Bu albümün arkasındaki asıl ilham işte budur; ama -elbette ki- bugünün sesleri ve beste düşünceleriyle birlikte. Bu albüm nostaljik ya da ona benzer bir şey değil. Bu oldukça “bugün” olarak duyulan bir albüm... ve asıl fikir de bu: İstanbul’un her katmanından renkler ve hisler ödünç almak. İlhamın diğer büyük bir kısmı da Serge Gainsbourg ve özellikle de onun “Melody Nelson” albümü. Bu albümde, bu ikiliye oldukça benzeyen ruh hali var ve bu albümü ve grubu yaratırken de, bu ruh halinin peşinde olduğumu düşünüyorum.
- Albümde, Jane Birkin, Hüsnü Şenlendirici, Seyyal Taner ve Gilberto Gil gibi tanınmış müzisyenlerle çalışıyorsunuz. Onlarla stüdyodaki etkileşiminiz nasıldı? Albümün şekillenmesinde bir katkıları oldu mu?

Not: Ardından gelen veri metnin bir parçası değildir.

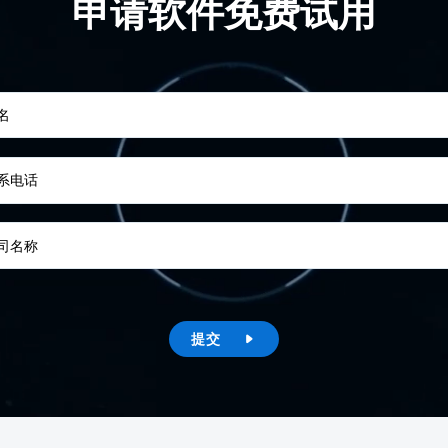
申请软件免费试用
名
系电话
司名称
提交

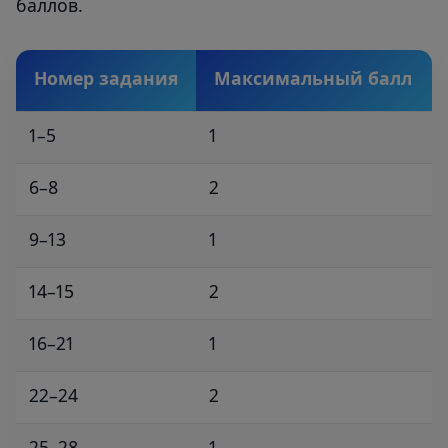
баллов.
Номер задания
Максимальный балл
1–5
1
6–8
2
9–13
1
14–15
2
16–21
1
22–24
2
25–28
1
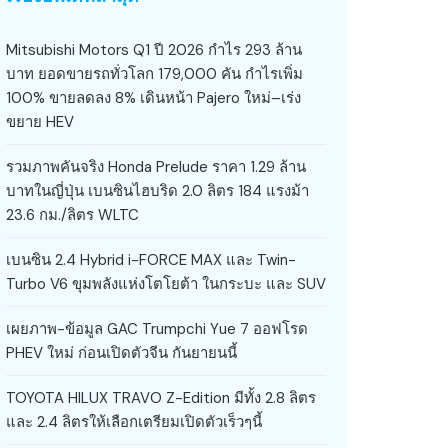
Mitsubishi Motors Q1 ปี 2026 กำไร 293 ล้าน
บาท ยอดขายรถทั่วโลก 179,000 คัน กำไรเพิ่ม
100% ขายลดลง 8% เดินหน้า Pajero ใหม่–เร่ง
ขยาย HEV
รวมภาพคันจริง Honda Prelude ราคา 1.29 ล้าน
บาทในญี่ปุ่น เบนซินไฮบริด 2.0 ลิตร 184 แรงม้า
23.6 กม./ลิตร WLTC
เบนซิน 2.4 Hybrid i-FORCE MAX และ Twin-
Turbo V6 ขุมพลังแห่งโตโยต้า ในกระบะ และ SUV
เผยภาพ-ข้อมูล GAC Trumpchi Yue 7 ออฟโรด
PHEV ใหม่ ก่อนเปิดตัวจีน กันยายนนี้
TOYOTA HILUX TRAVO Z-Edition มีทั้ง 2.8 ลิตร
และ 2.4 ลิตรให้เลือกเตรียมเปิดตัวเร็วๆนี้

Albümü yeniden şekillendirmediler, ancak kesinlikle müthiş bir renk kattılar. Onlarla etkileşimler kısa, fakat oldukça lezzetliydi. Jane çok tatlı ve özveriliydi. Kendi parçasına bayıldı, sözler ve her şeyiyle hazır olduğundan emin olarak geldi. Hüsnü, bu projenin içinde ve elbette ki Doğu/Batı buluşmasının büyük bir parçası ki, Wonderland’ın gerçek tanımı bir şekilde budur. Seyyal Taner, stüdyoda harika bir iş çıkardı; geçen sene Río de Janeiro’da kaydettiğim Gilberto Gil de öyle… Bu albümümün kayıt ve miksleme sürecinin tamamı muhteşem ve heyecanlıydı.
- Birçok insan sizin müziğinizi “dünya müziği, caz füzyon, asit caz” gibi tarzların altına yerleştiriyor. Siz bu sınıflandırmaların müziğinizi anlatmak için yeterli olduğunu düşünüyor musunuz? Müzikal çalışmalarınızı nereye konumlandırırsınız?
Hayır, öyle düşünmüyorum. Bence benim müziğim naif bir şekilde Nublu müziği olarak adlandırılıyor. Bir şekilde, müziğim bazı şeylerin arasında bir yerlerde… Fakat insanların müziğe bir sınıflandırma yapmaları gerektiğini anlıyorum...
- Konseptiniz Nublu, New York’ta ve tüm dünyada önemli bir sanatsal etki ve müzikal özgürlük merkezi. Nublu, doğumundan beri nasıl evrimleşti? Kişisel düzeyde sizi de etkiledi mi?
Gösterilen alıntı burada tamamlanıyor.